> [Document excerpt]
Dear Kofi and Fui, The crux of the matter is not merely about mining revenues. Ghanaians are asking for ownership and control. They are asking for the ability to control the entire value chain, learning from lessons in gold and cocoa. If we had significant control in the entire cocoa value chain, we would be able to fund our annual budget with cocoa alone. If we cannot do this with Lithium, we may want to leave the deposits in the ground.

We have more than enough natural endowment aboveground which we need to pay more attention to. The critical consideration that merits attention is the full value chain of the lithium industry. Well-meaning Ghanaians are not looking at the deal in isolation but rather as part of a broader narrative that extends from lithium extraction to the final use in electric vehicles (EVs).

The increasing global demand for electric vehicles heightens the significance of a cautious and strategic approach to the lithium market. Rather than hastily exploiting mineral deposits, understanding, preparing and participating in the entire lithium value chain would position Ghana not just as a raw material supplier but as a key player in the growing EV market. This approach aligns with a prudent, forward-looking strategy in the evolving landscape of the lithium industry, emphasizing the need to secure significant or total control. At a valuation of about $ 360 billion, the Li-ion battery industry is just the beginning. Let us take our time.

> [Given data]
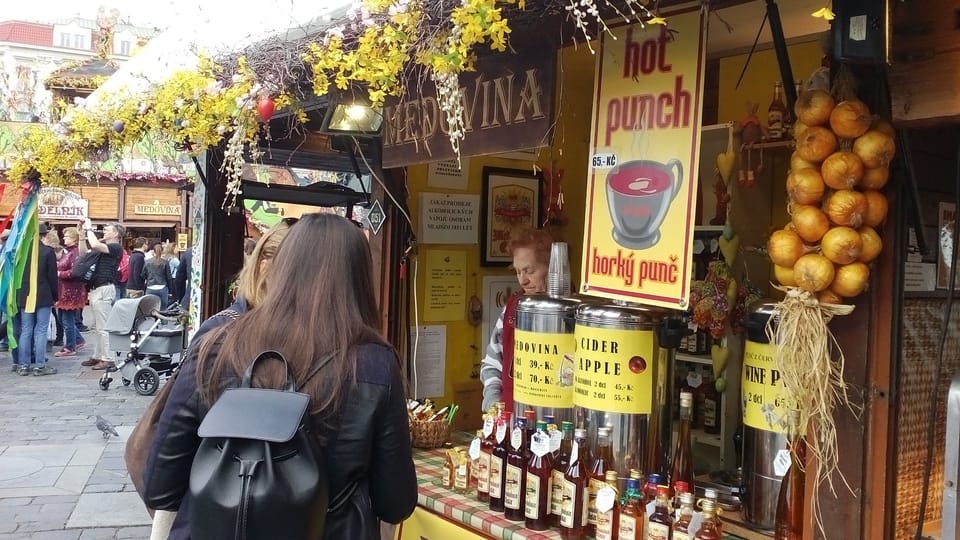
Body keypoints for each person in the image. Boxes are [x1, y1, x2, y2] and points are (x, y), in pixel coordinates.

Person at [143, 213, 417, 539]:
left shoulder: (216, 344)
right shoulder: (375, 365)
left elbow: (160, 484)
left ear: (284, 266)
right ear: (359, 278)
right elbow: (396, 503)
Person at [479, 227, 552, 411]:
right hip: (510, 423)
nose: (522, 280)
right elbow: (492, 363)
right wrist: (493, 402)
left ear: (551, 266)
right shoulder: (511, 308)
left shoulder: (573, 312)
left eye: (529, 271)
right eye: (518, 272)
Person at [14, 223, 60, 376]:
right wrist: (55, 296)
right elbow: (52, 277)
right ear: (43, 235)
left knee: (25, 330)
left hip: (24, 296)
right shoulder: (48, 252)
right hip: (43, 295)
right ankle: (40, 365)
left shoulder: (20, 252)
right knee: (40, 330)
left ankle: (23, 365)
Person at [82, 221, 123, 370]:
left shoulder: (115, 247)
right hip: (95, 288)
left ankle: (108, 358)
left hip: (104, 288)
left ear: (116, 233)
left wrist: (88, 229)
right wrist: (82, 236)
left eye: (107, 229)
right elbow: (84, 252)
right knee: (95, 326)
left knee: (103, 326)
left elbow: (95, 245)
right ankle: (97, 355)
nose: (104, 231)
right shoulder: (103, 247)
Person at [53, 227, 88, 359]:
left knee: (66, 320)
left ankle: (70, 346)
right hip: (64, 290)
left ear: (74, 238)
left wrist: (58, 273)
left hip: (70, 291)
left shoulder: (75, 253)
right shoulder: (68, 252)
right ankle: (78, 340)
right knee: (63, 319)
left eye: (67, 236)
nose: (64, 238)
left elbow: (75, 272)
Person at [142, 243, 173, 311]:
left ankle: (151, 321)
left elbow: (143, 275)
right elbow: (169, 277)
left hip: (150, 287)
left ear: (153, 251)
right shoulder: (165, 262)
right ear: (161, 251)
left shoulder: (147, 262)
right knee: (163, 308)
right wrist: (171, 291)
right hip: (162, 287)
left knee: (149, 309)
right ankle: (163, 321)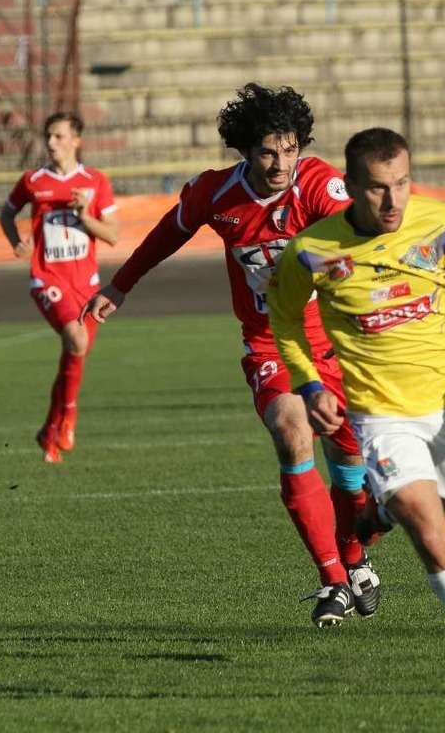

> [Brief 1] Reproduce the part of the lithium letter from "Dear Kofi and" up to and including "in the ground.".
> [Brief 2]
Answer these questions from the lithium letter:
(a) Which two sectors does the letter say Ghanaians are learning lessons from?
(b) What valuation does the letter give for the Li-ion battery industry?
(c) According to the letter, where does the broader narrative that begins with lithium extraction end?
> [Brief 3] List every commodity that the lithium letter mentions by name.

> [Expected answer 1]
Dear Kofi and Fui, The crux of the matter is not merely about mining revenues. Ghanaians are asking for ownership and control. They are asking for the ability to control the entire value chain, learning from lessons in gold and cocoa. If we had significant control in the entire cocoa value chain, we would be able to fund our annual budget with cocoa alone. If we cannot do this with Lithium, we may want to leave the deposits in the ground.

> [Expected answer 2]
(a) Gold and cocoa.
(b) About $360 billion.
(c) At the final use in electric vehicles (EVs).

> [Expected answer 3] Gold, cocoa, lithium